§ Text provided
##############################

# Bulletproof BMW – which one?



## Muddy4DSM (Feb 2, 2009)

I’m not talking about literally bulletproof (which I realize is an option), but what model of BMW out there have people really found to be the best BMW out there? Which models have you owned that have given you the least amount of headaches and maintenance issues?

I have personally owned a 2002 540i and the only issue I had with it was frying the alternator, but that was my own fault. Other than that, I had a door lock go bad and that was about it in the 3 years I owned it. I know this model is prone to coolant issues and that may be a deal breaker, but what other models have been pretty worry free?


----------



## need4speed (May 26, 2006)

I'm not sure there is a BMW(or any modern gadget filled car) that one would term "bullet proof". Some are more reliable than others. I think the biggest difference is how much a a PITA/danger the break down is. Is it a window regulator or a radiator going? Does the HPFP completely kill the motor while on the interstate or does it let you limp into the dealer? You pay you dollar, (or in our case lots of dollars) and take your chances. N4S


----------



## fivepointnine (Jul 21, 2011)

I would say an old E30, you still see TONS of them on the road. most of the M54 powered BMW's seem to be really reliable (engine/tranny wise, not taking into account electric issues)


----------



## ProRail (May 31, 2006)

##############################

§ Listed records
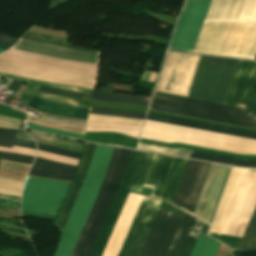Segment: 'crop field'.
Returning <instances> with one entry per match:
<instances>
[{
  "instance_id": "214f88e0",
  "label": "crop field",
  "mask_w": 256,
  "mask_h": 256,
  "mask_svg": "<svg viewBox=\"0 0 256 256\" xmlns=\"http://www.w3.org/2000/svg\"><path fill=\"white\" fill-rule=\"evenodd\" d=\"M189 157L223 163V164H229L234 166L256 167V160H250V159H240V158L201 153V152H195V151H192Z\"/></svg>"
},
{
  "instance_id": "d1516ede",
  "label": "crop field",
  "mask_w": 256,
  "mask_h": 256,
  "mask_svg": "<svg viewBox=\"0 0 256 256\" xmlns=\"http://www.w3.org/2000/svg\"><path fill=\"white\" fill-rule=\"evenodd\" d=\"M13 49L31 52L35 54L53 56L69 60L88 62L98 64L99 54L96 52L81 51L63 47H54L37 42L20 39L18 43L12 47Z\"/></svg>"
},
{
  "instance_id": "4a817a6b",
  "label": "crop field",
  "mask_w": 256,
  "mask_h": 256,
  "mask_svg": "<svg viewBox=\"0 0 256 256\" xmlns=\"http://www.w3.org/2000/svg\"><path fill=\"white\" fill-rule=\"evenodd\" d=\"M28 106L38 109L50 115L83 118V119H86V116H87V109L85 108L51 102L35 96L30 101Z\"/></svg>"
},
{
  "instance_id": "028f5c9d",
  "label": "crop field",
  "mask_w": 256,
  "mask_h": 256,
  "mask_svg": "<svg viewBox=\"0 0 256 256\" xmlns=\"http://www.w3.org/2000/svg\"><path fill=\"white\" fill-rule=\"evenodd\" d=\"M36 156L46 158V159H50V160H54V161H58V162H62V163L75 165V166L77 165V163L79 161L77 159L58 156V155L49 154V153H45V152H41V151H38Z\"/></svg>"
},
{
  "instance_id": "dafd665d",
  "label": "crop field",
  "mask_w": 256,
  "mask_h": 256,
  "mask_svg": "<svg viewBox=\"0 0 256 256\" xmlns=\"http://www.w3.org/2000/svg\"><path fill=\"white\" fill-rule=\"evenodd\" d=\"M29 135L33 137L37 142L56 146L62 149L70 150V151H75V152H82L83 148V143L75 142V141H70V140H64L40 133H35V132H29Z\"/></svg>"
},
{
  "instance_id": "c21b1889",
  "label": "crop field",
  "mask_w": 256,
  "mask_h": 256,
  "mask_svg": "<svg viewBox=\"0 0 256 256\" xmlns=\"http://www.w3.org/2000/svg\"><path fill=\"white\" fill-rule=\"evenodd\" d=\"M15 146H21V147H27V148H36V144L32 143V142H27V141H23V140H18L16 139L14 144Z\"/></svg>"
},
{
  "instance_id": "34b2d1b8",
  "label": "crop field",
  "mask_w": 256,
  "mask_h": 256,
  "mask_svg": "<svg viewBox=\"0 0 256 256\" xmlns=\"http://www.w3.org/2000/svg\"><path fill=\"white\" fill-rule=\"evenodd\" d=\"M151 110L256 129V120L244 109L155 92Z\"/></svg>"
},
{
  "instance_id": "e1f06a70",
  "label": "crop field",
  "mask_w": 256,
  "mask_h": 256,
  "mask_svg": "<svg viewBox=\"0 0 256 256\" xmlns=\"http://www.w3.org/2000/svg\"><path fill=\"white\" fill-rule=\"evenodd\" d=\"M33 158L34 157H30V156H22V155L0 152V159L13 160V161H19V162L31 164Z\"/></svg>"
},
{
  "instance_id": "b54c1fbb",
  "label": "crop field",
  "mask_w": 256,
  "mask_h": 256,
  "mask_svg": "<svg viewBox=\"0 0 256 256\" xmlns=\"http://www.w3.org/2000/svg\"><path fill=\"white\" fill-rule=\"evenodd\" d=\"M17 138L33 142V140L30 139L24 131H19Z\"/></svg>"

##############################

§ Stated goal 1
Does the BMW reliability thread support each of these statements? Answer yes or no for each, and quote the words from the thread that decide it.
(a) The poster who owned a 2002 540i had it for three years.
(b) need4speed names a BMW that could be called bulletproof.
(c) fivepointnine's view that M54-powered BMWs are reliable takes electric issues into account.
§ Stated goal 2
Continue the BMW reliability thread by writing the post from ProRail that follows its name.
The rows are from a different source than the forum thread.

§ Exercise result 1
(a) Yes: "in the 3 years I owned it"
(b) No: "I'm not sure there is a BMW(or any modern gadget filled car) that one would term "bullet proof""
(c) No: "not taking into account electric issues"

§ Exercise result 2
fivepointnine said:


> I would say an old E30, you still see TONS of them on the road. most of the M54 powered BMW's seem to be really reliable (engine/tranny wise, not taking into account electric issues)


You could browse through this forum and find lots of old Bimmers that are still running. for instance, my E-39 is still going great with just a few major replacements. Generally, if you take care of them they last almost forever.


----------



## Andrew*Debbie (Jul 2, 2004)

Muddy4DSM said:


> Which models have you owned that have given you the least amount of headaches and maintenance issues?


So far, our 2008 MINI Cooper has had ZERO issues. This is the first trouble-free BMW built car we've owned.

For real BMWs our 1990 e34 had the least and our 1996 e36/5 had the most number of headaches and issues.


----------



## mikenice (Jun 10, 2011)

That's an interesting question. I'd like to hear more.


----------



## Fast Bob (Jun 4, 2004)

I`ve owned & driven BMWs since 1980, and every succeeding generation has become less reliable (lots more plastic crap components , too many overly-complicated systems, too much unnecessary crap like Self-Adjusting clutches, CDV, etc.), and less able to live up to the name "The Ultimate Driving Machine". Looks like those days are gone forever....the E39 and E46 are the last of the "DIY-friendly" BMWs....all newer models bring a whole sh!tload of new technological problems to the table, most of which are beyond the grasp of the typical backyard mechanic (i.e., you and me). In the future, owning any out-of-warranty BMW will be a very painful experience.


----------



## dalekressin (Sep 3, 2008)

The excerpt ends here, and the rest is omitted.